Ed. ab/arte, 2014, pp. 176 (Collana Saggi)
Com’è possibile che in Italia, la patria della bellezza da sempre, si possa convivere con la bruttezza in un disinteresse collettivo? Qui troverai alcune risposte, ma se l’arte non ti dà né piacere né dispiacere, se non provi una vertigine in una cattedrale gotica e davanti a un dipinto di Rothko continui a credere che la “spiritualità” sia solo un’espressione religiosa, se per te conoscenza ed esistenza non hanno nulla in comune con l’estetica e senti indifferenza davanti alla “Pietà” di Michelangelo mentre ti diverte quella di Fabre, se hai solo certezze e nessun dubbio, se per te Duchamp è stato un furbetto del quartiere e Beuys l’esempio che tutti possono fare arte … non leggere questo libro, annota in prima pagina il giornalista e scrittore Andrea Barretta.
Poi in seguito Barretta spiega, rivolgendosi al lettore, che se decide di andare avanti, vorrà dire che non tutto è perduto, e che c’è quell’empatia con l’arte per assorbirne l’inconsistenza nella mancanza della “luce” che consegna il buio e occlude ogni via d’uscita.

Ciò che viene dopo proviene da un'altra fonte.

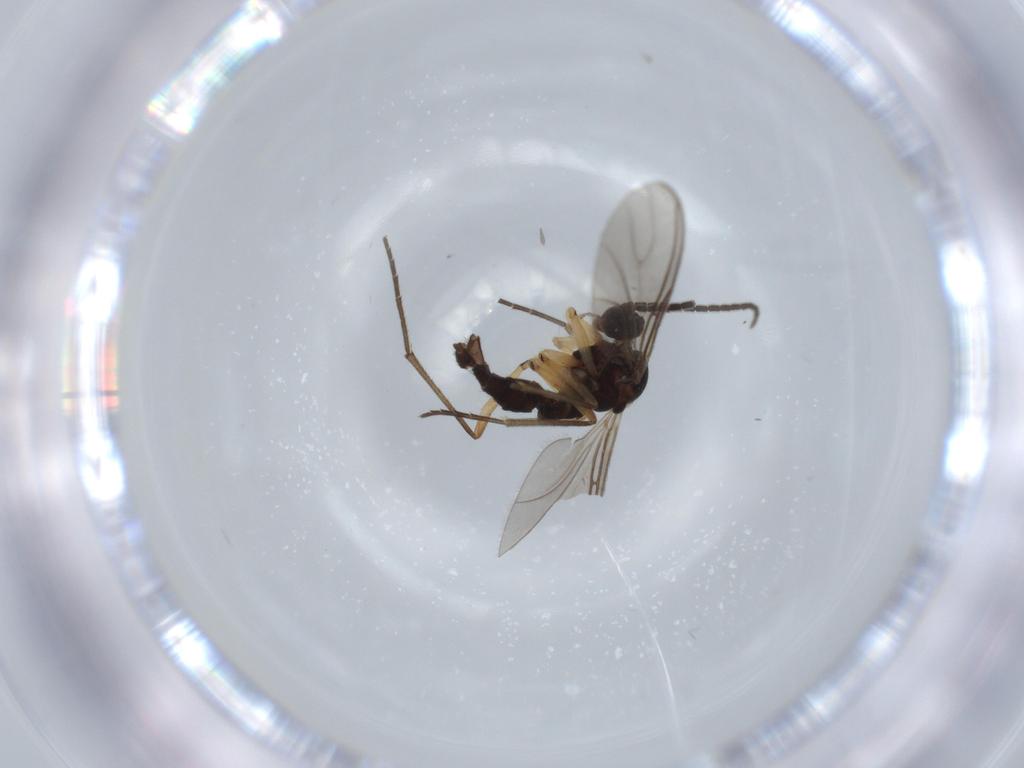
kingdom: Animalia
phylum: Arthropoda
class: Insecta
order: Diptera
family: Sciaridae
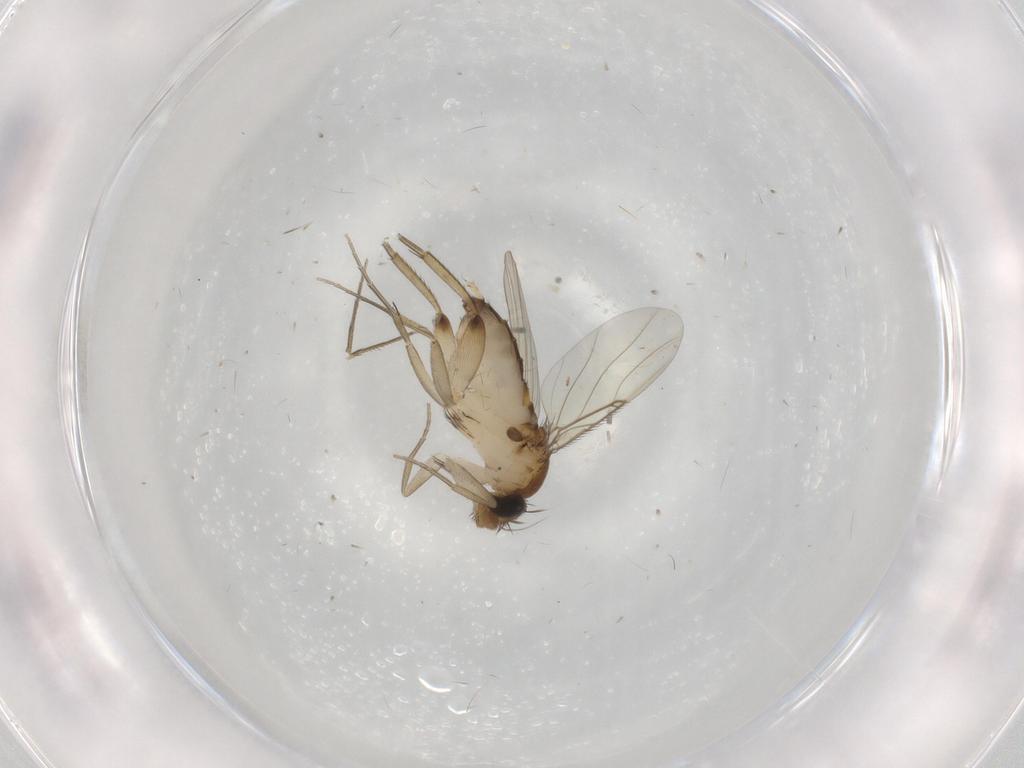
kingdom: Animalia
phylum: Arthropoda
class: Insecta
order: Diptera
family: Phoridae
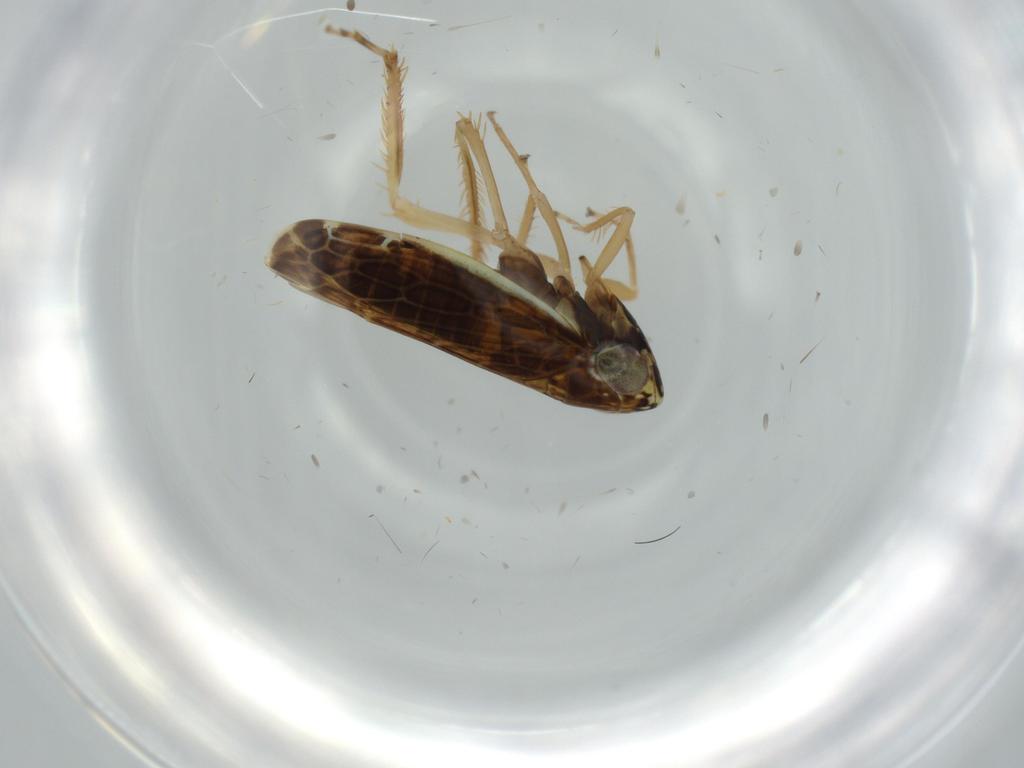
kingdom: Animalia
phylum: Arthropoda
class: Insecta
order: Hemiptera
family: Cicadellidae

Poi, la scommessa di arrivare all’ultima pagina per allontanarsi da quella mimesi che uccide l’immateriale e non consente di salvarsi da brutti edifici e monumenti che assediano la nostra esistenza, dalle lordure che sovrastano in ogni dove, nelle strade, nelle piazze, nei giardini, costretti ogni giorno ad allontanare il lezzo dal vicolo dell’ignavia per tornare a casa a pane e acqua nel rimanere digiuni d’arte.

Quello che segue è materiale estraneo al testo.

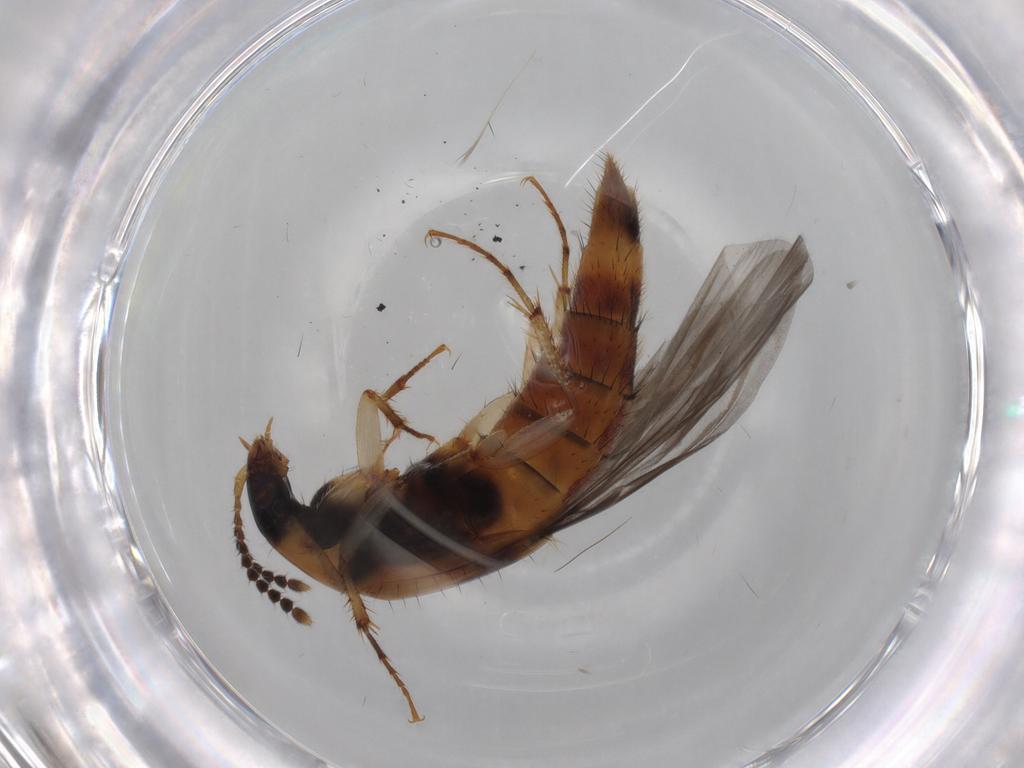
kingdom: Animalia
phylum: Arthropoda
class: Insecta
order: Coleoptera
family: Staphylinidae
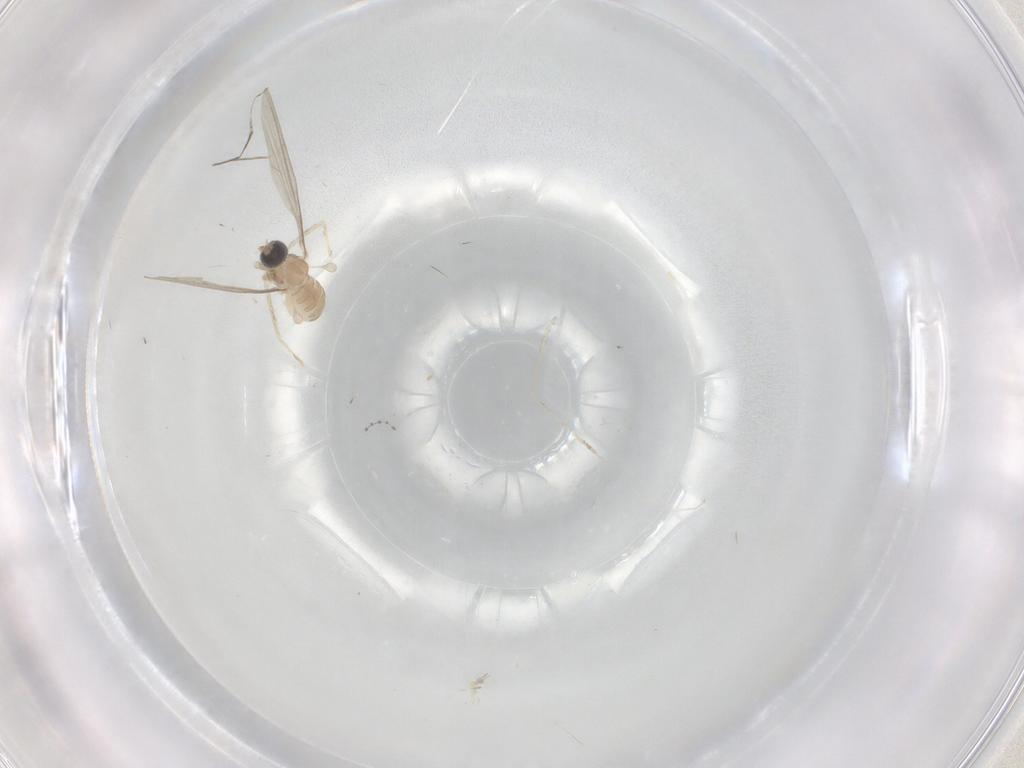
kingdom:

L’autore, dunque, si mostra dubbioso con il contemporaneo, e va per binomi, come etica ed estetica, immanente e trascendente, indecisione e scelta, arte e affari, tradizione e novità, arte e filosofia, e anzitutto arte e non arte. Con questo cerca di capire perché l’Italia, il paese della bellezza, abbia tradito un’eredità che ha reso la società nichilista sul piano formale, in una rincorsa esistenziale contaminata dal soggettivismo, ed è caustico con i dissacratori che disonorano la bellezza. L’analisi in questo saggio è per un’arte che ha creato un sistema dove non è più elemento centrale, in una generazione che stenografa idee altrui, né rinnovatori né pionieri ma epigoni: immagine che vuole convincerci di una metamorfosi dovuta, mentre è solo espressione mercantile della società che sembra non riconoscere più l’arte e la bellezza, ma il contrario. Attraverso dichiarazioni ferme e puntualizzazioni necessarie queste pagine sono dominate dalla visione critica verso il destino dell’artista, né trasgressore né provocatore, in una umanità distolta dal suo contesto ideale. Nello svelare la mistificazione, allora, Andrea Barretta argomenta la smitizzazione dell’arte in effetti caleidoscopici, caravanserraglio in cui tutto è possibile, anche la domanda: “Questo lo potevo fare anch’io, … ma è arte?”.